Instructions for the task: What you return should match the entries below exactly, only without the images.

Supplied records:
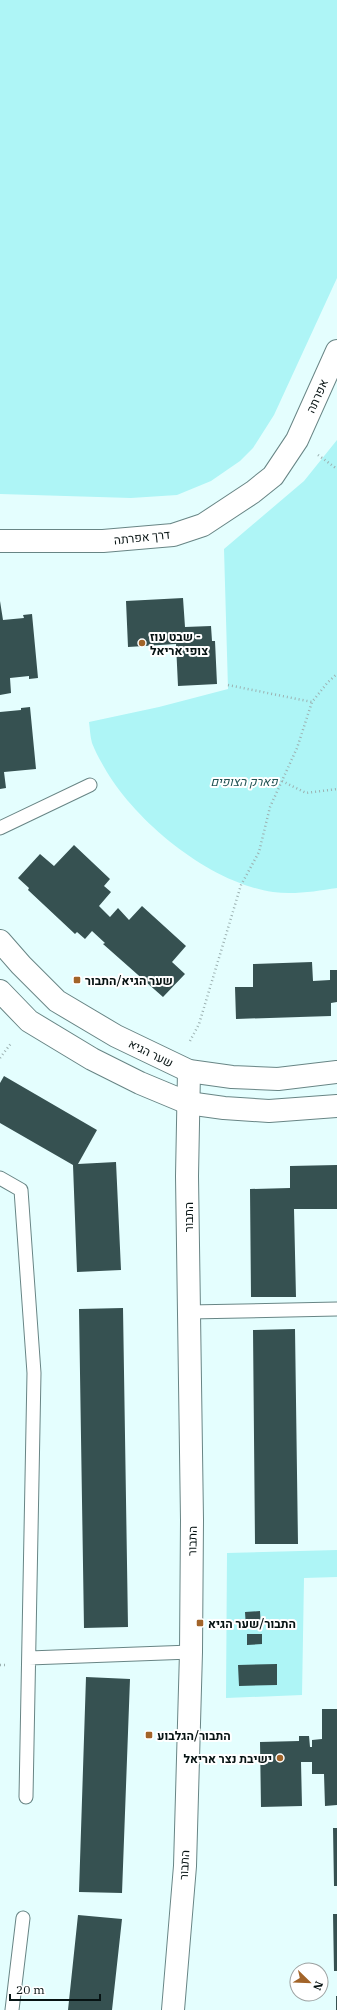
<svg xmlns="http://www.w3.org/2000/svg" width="337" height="2010" font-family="'IBM Plex Serif',Heebo,serif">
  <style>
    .green { fill: #aef5f6 }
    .building { fill: #365151 }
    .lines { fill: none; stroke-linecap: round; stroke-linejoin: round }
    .service-casing { stroke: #688585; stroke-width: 15 }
    .minor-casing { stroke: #688585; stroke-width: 24 }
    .tertiary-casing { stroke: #688585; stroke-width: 24 }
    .path { stroke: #9cb1b1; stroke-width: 2.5; stroke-dasharray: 1 3; stroke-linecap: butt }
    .service { stroke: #fff; stroke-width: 13 }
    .minor { stroke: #fff; stroke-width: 22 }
    .tertiary { stroke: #fff; stroke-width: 22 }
    .poi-dot { fill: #a26429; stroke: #fff; stroke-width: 1.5 }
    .labels { text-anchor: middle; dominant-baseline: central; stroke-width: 4; stroke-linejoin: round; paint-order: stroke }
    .street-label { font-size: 12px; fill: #071313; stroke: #fff }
    .poi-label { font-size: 12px; font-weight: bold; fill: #071313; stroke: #fff; text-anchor: start }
    .park-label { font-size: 12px; font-style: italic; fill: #225354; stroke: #fff }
  </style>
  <rect width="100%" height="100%" fill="#e4fefe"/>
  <path class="green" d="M0 0H337V278L274 415 253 448 240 461 211 481 177 495 131 498 0 494Z
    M337 440V888C317 891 294 895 273 892 210 883 135 822 104 767 100 760 95 751 92 743 90 736 90 729 89 722L159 707 228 689 224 549 304 481Z
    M337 1550V1577L304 1578 302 1695 226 1698 227 1553Z"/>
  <path class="building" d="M183 598 185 627 211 626 212 641H215L217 684 178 686 176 644 128 647 126 601Z
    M0 601 3 620 24 618 23 615 32 614 38 678 29 679V676L10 678 11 693 0 695Z
    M30 707 36 769 4 772 6 788 0 789V712L21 710V708Z
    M74 845 110 879 104 886 111 892 99 906 110 917 118 908 129 920 142 906 186 946 172 962 185 974 163 997 103 944 105 943 92 931 85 939 77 932 75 934 28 890 29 888 18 878 40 854 54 866Z
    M312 962 313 981 330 980V970H337V1002L331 1003V1016L236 1019 235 987H253V964Z
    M4 1076 97 1130 78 1164 116 1162 121 1270 77 1272 73 1165 0 1123V1083Z
    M337 1165V1209H294L296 1297H251L250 1189 290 1188V1166Z
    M123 1308 128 1627 84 1628 79 1309Z
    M295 1329 298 1544H255L253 1330Z
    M260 1611 261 1628H246L245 1612Z
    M247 1634H262V1644L247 1645Z
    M277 1664V1685L239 1686 238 1665Z
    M86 1677 130 1679 122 1893 79 1892Z
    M322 1709H337V1805L325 1806 324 1774H312V1762H301L302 1806 261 1807 260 1742 299 1741V1736H309L310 1747H312V1740L322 1739Z
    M333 1828H337V1886H334Z
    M333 1914H337V1971H334Z
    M78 1915 122 1919 112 2010H68Z
    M336 1996H337V2010H336Z"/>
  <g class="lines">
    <defs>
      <path id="service" d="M0 828 90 785
        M0 1178 21 1190 34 1373 26 1797
        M189 1312 337 1309
        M29 1658 191 1652
        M12 2010 23 1918"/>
      <path id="minor" d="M0 541H103L173 535 203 525 253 492 273 476 297 440 337 351
        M173 2010 185 1866 191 1652 192 1520 187 1176 189 1071"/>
      <path id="tertiary" d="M0 941 21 965 57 1001 116 1036 189 1071 232 1077 278 1079 337 1072
        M0 991 29 1021 92 1059 140 1083 188 1103 224 1108 269 1111 337 1106"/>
    </defs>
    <use href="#service" class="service-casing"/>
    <use href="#minor" class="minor-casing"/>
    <use href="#tertiary" class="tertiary-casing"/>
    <path class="path" d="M318 455 337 469
      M228 685 312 702
      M282 781 306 793 337 789
      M190 1041 199 1024 241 885 259 852 270 807 297 748 312 702 328 682 337 674
      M0 1058 12 1042
      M0 1665H7"/>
    <use href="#service" class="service"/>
    <use href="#minor" class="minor"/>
    <use href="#tertiary" class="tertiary"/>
  </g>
  <g class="poi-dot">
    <circle cx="142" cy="643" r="4"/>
    <rect x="73" y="976" width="8" height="8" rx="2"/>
    <rect x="196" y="1619" width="8" height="8" rx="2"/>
    <rect x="145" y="1731" width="8" height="8" rx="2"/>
    <circle cx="280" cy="1758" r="4"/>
  </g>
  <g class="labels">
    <g class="street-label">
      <text transform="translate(317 396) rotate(-66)">אפרתה</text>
      <text transform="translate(142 537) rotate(-6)">דרך אפרתה</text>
      <text transform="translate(151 1053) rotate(26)">שער הגיא</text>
      <text transform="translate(188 1217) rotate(-90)">התבור</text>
      <text transform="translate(192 1541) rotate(-89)">התבור</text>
      <text transform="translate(184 1865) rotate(-87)">התבור</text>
    </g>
    <g class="poi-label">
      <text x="150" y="636">שבט עוז -<tspan x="150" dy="14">צופי אריאל</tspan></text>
      <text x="85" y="980">שער הגיא/התבור</text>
      <text x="208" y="1623">התבור/שער הגיא</text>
      <text x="157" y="1735">התבור/הגלבוע</text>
      <text x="272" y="1758" text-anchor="end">ישיבת נצר אריאל</text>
    </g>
    <g class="park-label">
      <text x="244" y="781">פארק הצופים</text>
    </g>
  </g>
  <g transform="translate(309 1982) rotate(113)"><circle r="19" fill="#ffffff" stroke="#9ca1a1"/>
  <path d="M0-3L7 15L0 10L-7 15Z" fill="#a26429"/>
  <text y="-6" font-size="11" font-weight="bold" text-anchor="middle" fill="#071313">N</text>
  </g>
  <path d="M10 1994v6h90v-6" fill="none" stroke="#071313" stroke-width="2"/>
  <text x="16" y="1994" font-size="12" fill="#071313" stroke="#ffffff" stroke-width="3" paint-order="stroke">20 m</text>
</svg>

Task output:
<svg xmlns="http://www.w3.org/2000/svg" width="337" height="2010" font-family="'IBM Plex Serif',Heebo,serif">
  <style>
    .green { fill: #aef5f6 }
    .building { fill: #365151 }
    .lines { fill: none; stroke-linecap: round; stroke-linejoin: round }
    .service-casing { stroke: #688585; stroke-width: 15 }
    .minor-casing { stroke: #688585; stroke-width: 24 }
    .tertiary-casing { stroke: #688585; stroke-width: 24 }
    .path { stroke: #9cb1b1; stroke-width: 2.5; stroke-dasharray: 1 3; stroke-linecap: butt }
    .service { stroke: #fff; stroke-width: 13 }
    .minor { stroke: #fff; stroke-width: 22 }
    .tertiary { stroke: #fff; stroke-width: 22 }
    .poi-dot { fill: #a26429; stroke: #fff; stroke-width: 1.5 }
    .labels { text-anchor: middle; dominant-baseline: central; stroke-width: 4; stroke-linejoin: round; paint-order: stroke }
    .street-label { font-size: 12px; fill: #071313; stroke: #fff }
    .poi-label { font-size: 12px; font-weight: bold; fill: #071313; stroke: #fff; text-anchor: start }
    .park-label { font-size: 12px; font-style: italic; fill: #225354; stroke: #fff }
  </style>
  <rect width="100%" height="100%" fill="#e4fefe"/>
  <path class="green" d="M0 0H337V278L274 415 253 448 240 461 211 481 177 495 131 498 0 494Z
    M337 440V888C317 891 294 895 273 892 210 883 135 822 104 767 100 760 95 751 92 743 90 736 90 729 89 722L159 707 228 689 224 549 304 481Z
    M337 1550V1577L304 1578 302 1695 226 1698 227 1553Z"/>
  <path class="building" d="M183 598 185 627 211 626 212 641H215L217 684 178 686 176 644 128 647 126 601Z
    M0 601 3 620 24 618 23 615 32 614 38 678 29 679V676L10 678 11 693 0 695Z
    M30 707 36 769 4 772 6 788 0 789V712L21 710V708Z
    M74 845 110 879 104 886 111 892 99 906 110 917 118 908 129 920 142 906 186 946 172 962 185 974 163 997 103 944 105 943 92 931 85 939 77 932 75 934 28 890 29 888 18 878 40 854 54 866Z
    M312 962 313 981 330 980V970H337V1002L331 1003V1016L236 1019 235 987H253V964Z
    M4 1076 97 1130 78 1164 116 1162 121 1270 77 1272 73 1165 0 1123V1083Z
    M337 1165V1209H294L296 1297H251L250 1189 290 1188V1166Z
    M123 1308 128 1627 84 1628 79 1309Z
    M295 1329 298 1544H255L253 1330Z
    M260 1611 261 1628H246L245 1612Z
    M247 1634H262V1644L247 1645Z
    M277 1664V1685L239 1686 238 1665Z
    M86 1677 130 1679 122 1893 79 1892Z
    M322 1709H337V1805L325 1806 324 1774H312V1762H301L302 1806 261 1807 260 1742 299 1741V1736H309L310 1747H312V1740L322 1739Z
    M333 1828H337V1886H334Z
    M333 1914H337V1971H334Z
    M78 1915 122 1919 112 2010H68Z
    M336 1996H337V2010H336Z"/>
  <g class="lines">
    <defs>
      <path id="service" d="M0 828 90 785
        M0 1178 21 1190 34 1373 26 1797
        M189 1312 337 1309
        M29 1658 191 1652
        M12 2010 23 1918"/>
      <path id="minor" d="M0 541H103L173 535 203 525 253 492 273 476 297 440 337 351
        M173 2010 185 1866 191 1652 192 1520 187 1176 189 1071"/>
      <path id="tertiary" d="M0 941 21 965 57 1001 116 1036 189 1071 232 1077 278 1079 337 1072
        M0 991 29 1021 92 1059 140 1083 188 1103 224 1108 269 1111 337 1106"/>
    </defs>
    <use href="#service" class="service-casing"/>
    <use href="#minor" class="minor-casing"/>
    <use href="#tertiary" class="tertiary-casing"/>
    <path class="path" d="M318 455 337 469
      M228 685 312 702
      M282 781 306 793 337 789
      M190 1041 199 1024 241 885 259 852 270 807 297 748 312 702 328 682 337 674
      M0 1058 12 1042
      M0 1665H7"/>
    <use href="#service" class="service"/>
    <use href="#minor" class="minor"/>
    <use href="#tertiary" class="tertiary"/>
  </g>
  <g class="poi-dot">
    <circle cx="142" cy="643" r="4"/>
    <rect x="73" y="976" width="8" height="8" rx="2"/>
    <rect x="196" y="1619" width="8" height="8" rx="2"/>
    <rect x="145" y="1731" width="8" height="8" rx="2"/>
    <circle cx="280" cy="1758" r="4"/>
  </g>
  <g class="labels">
    <g class="street-label">
      <text transform="translate(317 396) rotate(-66)">אפרתה</text>
      <text transform="translate(142 537) rotate(-6)">דרך אפרתה</text>
      <text transform="translate(151 1053) rotate(26)">שער הגיא</text>
      <text transform="translate(188 1217) rotate(-90)">התבור</text>
      <text transform="translate(192 1541) rotate(-89)">התבור</text>
      <text transform="translate(184 1865) rotate(-87)">התבור</text>
    </g>
    <g class="poi-label">
      <text x="150" y="636">שבט עוז -<tspan x="150" dy="14">צופי אריאל</tspan></text>
      <text x="85" y="980">שער הגיא/התבור</text>
      <text x="208" y="1623">התבור/שער הגיא</text>
      <text x="157" y="1735">התבור/הגלבוע</text>
      <text x="272" y="1758" text-anchor="end">ישיבת נצר אריאל</text>
    </g>
    <g class="park-label">
      <text x="244" y="781">פארק הצופים</text>
    </g>
  </g>
  <g transform="translate(309 1982) rotate(113)"><circle r="19" fill="#ffffff" stroke="#9ca1a1"/>
  <path d="M0-3L7 15L0 10L-7 15Z" fill="#a26429"/>
  <text y="-6" font-size="11" font-weight="bold" text-anchor="middle" fill="#071313">N</text>
  </g>
  <path d="M10 1994v6h90v-6" fill="none" stroke="#071313" stroke-width="2"/>
  <text x="16" y="1994" font-size="12" fill="#071313" stroke="#ffffff" stroke-width="3" paint-order="stroke">20 m</text>
</svg>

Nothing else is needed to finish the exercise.